NEW YORK - John Olerud underwent a magnetic resonance imaging exam on his left foot yesterday, and New York Yankees manager Joe Torre said the first baseman injured in Game 3 wouldn't be available for the rest of the American League Championship Series, and that his availability for the World Series was in doubt.
"We'll have to wait for the results (of the MRI)," Torre said.
Torre has said he will not put Jason Giambi on the playoff roster, even with Olerud injured. Giambi went 4-for-33 after returning from a long absence with a benign tumor, and he's still not strong enough to play regularly.
So the Yankees will stick with Tony Clark at first base for now.
A catching odyssey
Boston Red Sox catcher Jason Varitek and Yankees catcher Jorge Posada each played every inning of the back-to-back marathons in Boston on Sunday and Monday, giving them 26 innings behind the plate in a span of 27 hours.
But neither gave even a passing thought to sitting out Game 6 last night.
"When the game starts, adrenaline takes over," Posada said. "Waking up today, it's tough, but I think everybody's on the same page."
Varitek's task was especially hard Monday night, when the Red Sox turned to knuckleballer Tim Wakefield. In the 13th inning, Varitek allowed three passed balls, matching a postseason record.
With only two catchers on the roster, Boston manager Terry Francona couldn't afford to turn the game over to Wakefield's personal catcher, Doug Mirabelli.
"I know it was a battle (for Varitek)," Francona said. "But all of a sudden, you get a foul tip, and we're bringing in Pokey (Reese) for Mirabelli."
Reese, a former Gold Glove winner at second base, is the team's emergency catcher.
A hit on TV
The Red Sox's 5-4, 14-inning victory in Game 5 was the high-est-rated weekday League Championship Series day game in 18 years.
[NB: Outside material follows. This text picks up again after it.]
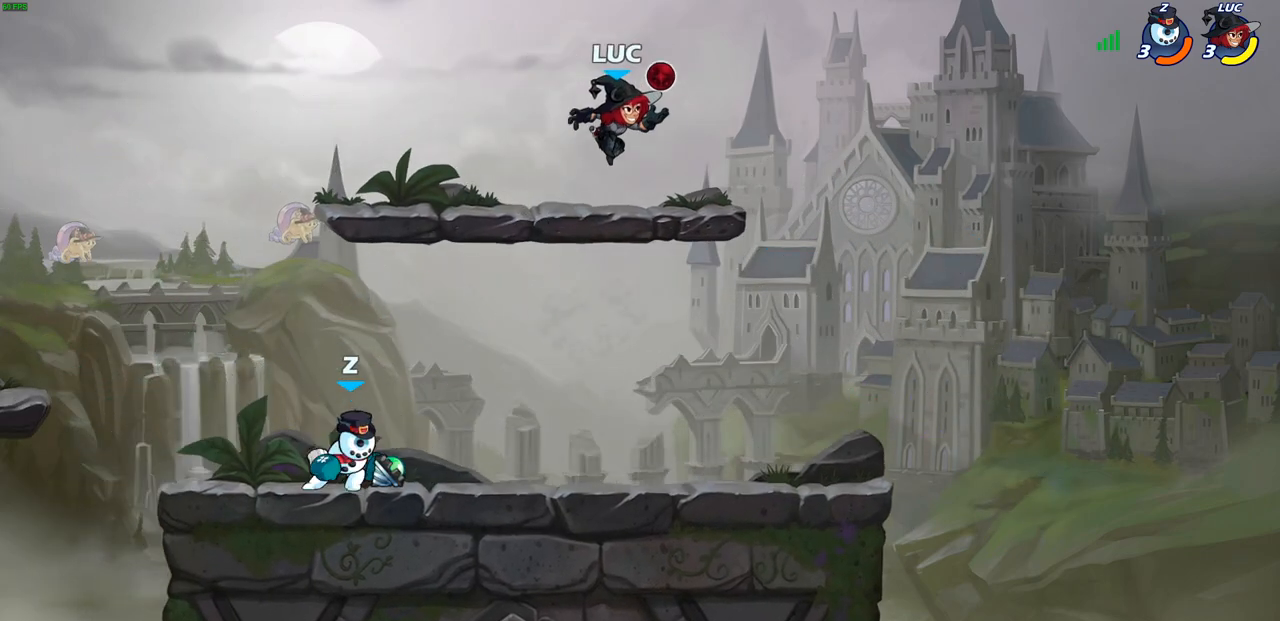
{"buttons": [], "left_stick": "center", "right_stick": "center", "events": [[167, "left_stick", "down-left"], [217, "SQUARE", "down"], [267, "SQUARE", "up"], [333, "left_stick", "center"]]}
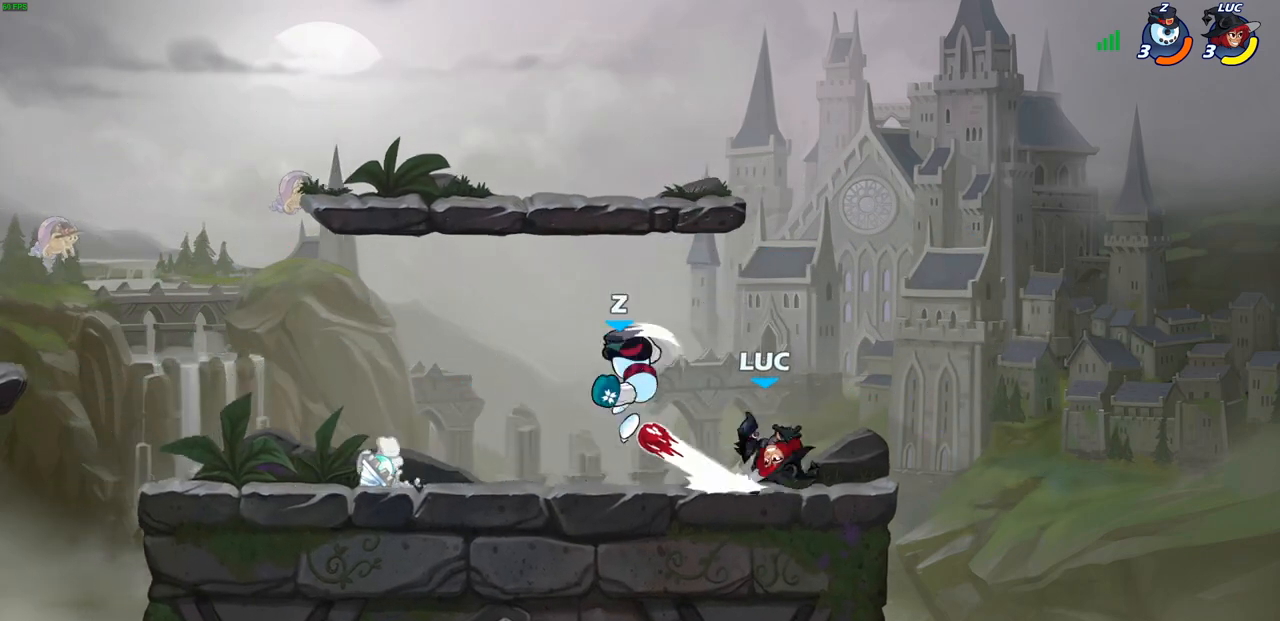
{"buttons": [], "left_stick": "center", "right_stick": "center", "events": [[367, "SQUARE", "down"], [433, "SQUARE", "up"]]}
The 5-hour, 49-minute game had an 11.3 rating and 19 share on Fox, Nielsen Media Research said, up 59 percent for the 7.1/16 for Game 5 of last year's AL series between the same teams.
The last weekday LCS day game with a rating that high was the New York Mets' 16-inning Game 6 clincher over the Houston Astros in the 1986 NLCS (17.0/39).
Memories of 1979
When Boston was trailing 3-0 in this series, Red Sox executive vice president of public affairs Charles Steinberg had a historical reason to stay optimistic. He was working for the Orioles, when they blew a 3-1 lead and lost the 1979 World Series to the Pittsburgh Pirates.
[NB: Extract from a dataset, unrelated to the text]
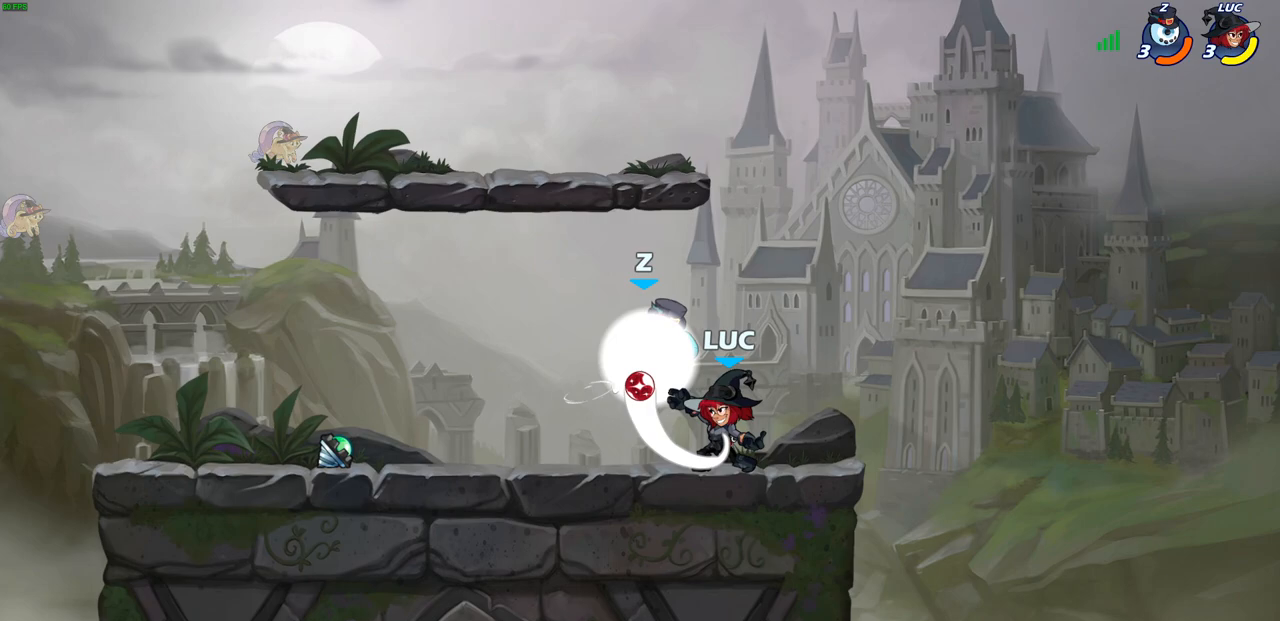
{"buttons": [], "left_stick": "left", "right_stick": "center", "events": [[17, "SQUARE", "down"], [83, "SQUARE", "up"], [167, "SQUARE", "down"], [283, "SQUARE", "up"], [433, "left_stick", "left"]]}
But what struck Steinberg about Games 4 and 5 at Fenway Park was the way the crowd seemed to help lift the Red Sox to comeback victories.
"It reminds me of the birth of Orioles magic, in June 1979," Steinberg said. "At Memorial Stadium, we had 53,000 on their feet believing they could affect the outcome."
Around the horn
The Yankees' Mike Mussina has pitched at least six innings in each of his past five postseason starts, allowing four or fewer runs each time. For his career, he is 6-6 with a 3.08 ERA in 19 career postseason appearances. ... Since the time Torre took over as manager in 1996 through last year's World Series, the Yankees' bullpen had four blown saves. Entering last night, the Yankees had blown three save chances this postseason.
The Associated Press contributed to this article.